God’s graduation speech was tough but spot-on as the two students needed to know what was coming and be prepared. Also, God saw to it that the way back into the Garden would be distinctively marked. He set up two signposts east of Eden where the garden ended, signposts that revealed the key to readmission. One signpost noted that innocence, the nakedness of a baby represented by a cherubim, was necessary. The other, the flaming sword, noted that an exceptional type of strength and grit was called for to return. In any event, there’d be no sneaking back into the Garden, no crashing this party. The serpent had been grounded, literally, and women were hereafter made to feel repelled by their sight. There’d be no secret Garden visits through a backdoor of memory breakthrough caused by too much schmoozing between those former buddies, Eve and the serpent.

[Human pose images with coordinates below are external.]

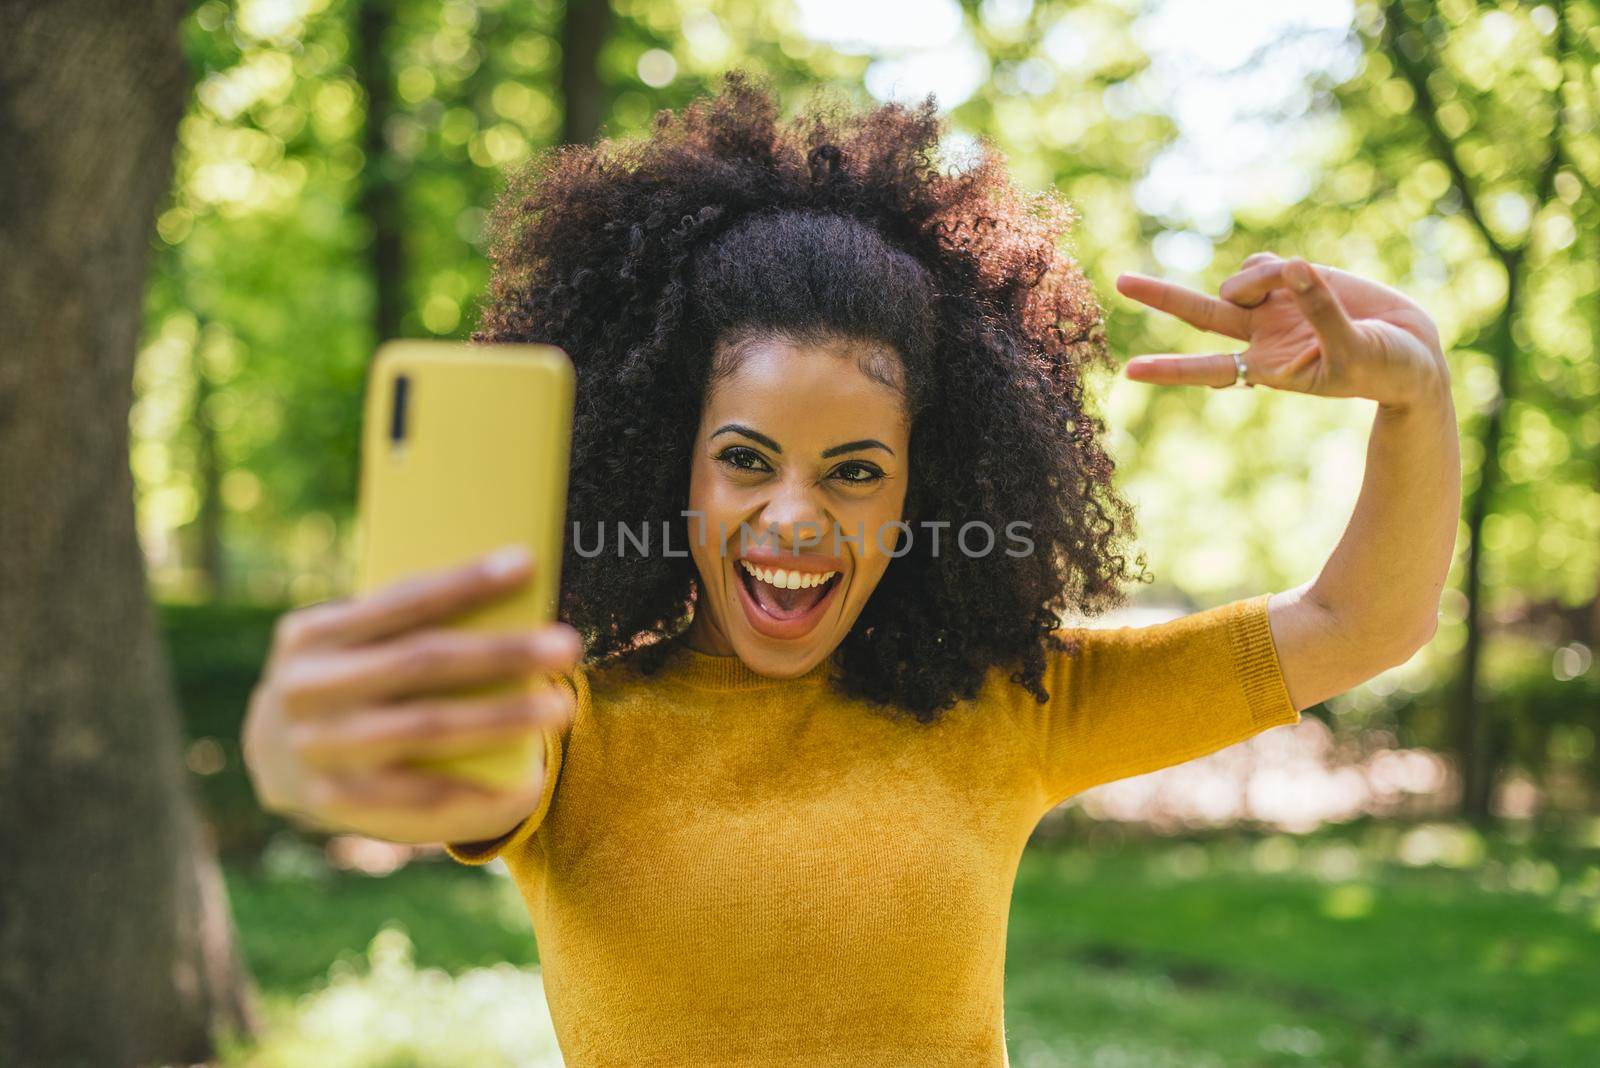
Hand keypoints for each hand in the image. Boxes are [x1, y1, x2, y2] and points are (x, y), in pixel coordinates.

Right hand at [241, 546, 581, 844]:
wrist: (276, 754)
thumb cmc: (348, 676)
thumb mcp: (353, 641)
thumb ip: (407, 622)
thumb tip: (508, 593)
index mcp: (312, 633)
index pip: (402, 600)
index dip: (466, 582)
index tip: (527, 563)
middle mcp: (308, 688)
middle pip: (422, 662)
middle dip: (502, 651)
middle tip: (568, 644)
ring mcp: (318, 747)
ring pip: (426, 727)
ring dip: (501, 717)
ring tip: (561, 705)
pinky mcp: (335, 800)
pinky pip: (415, 797)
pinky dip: (473, 788)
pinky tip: (524, 781)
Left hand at [1115, 253, 1447, 409]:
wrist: (1411, 350)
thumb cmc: (1383, 368)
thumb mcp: (1352, 349)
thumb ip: (1319, 310)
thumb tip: (1290, 268)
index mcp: (1267, 369)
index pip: (1208, 369)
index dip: (1170, 369)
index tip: (1130, 371)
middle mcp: (1259, 338)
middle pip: (1200, 314)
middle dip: (1161, 297)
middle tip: (1121, 281)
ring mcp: (1272, 308)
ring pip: (1242, 277)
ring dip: (1265, 274)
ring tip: (1302, 282)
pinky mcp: (1291, 280)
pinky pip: (1264, 261)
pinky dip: (1277, 264)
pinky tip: (1301, 276)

As a graduation present Adam, representing Man, was given the badge or emblem of a genuine recycler, namely a wholesome sweat whenever pushing forward. Man’s way. Women were given pain in childbirth as their gift. It would be their personal wake-up call, their reminder to stay alert and keep pushing so progress would be always assured. Woman’s way. Both would experience a never-ending urge to move forward, to always strive to make things better, try to make themselves better. Return visits to the Garden, of course, would happen but only during special times, times of dreaming and intimacy. Such visits would be brief, of course, and details hard to hang on to. Bliss with contentment and peace would be the notice that such a visit had taken place. The urge of man and woman to join together, to complete one another, would be their only hint that they had once been one; the memory of each being, for the other, a missing part of an original Whole.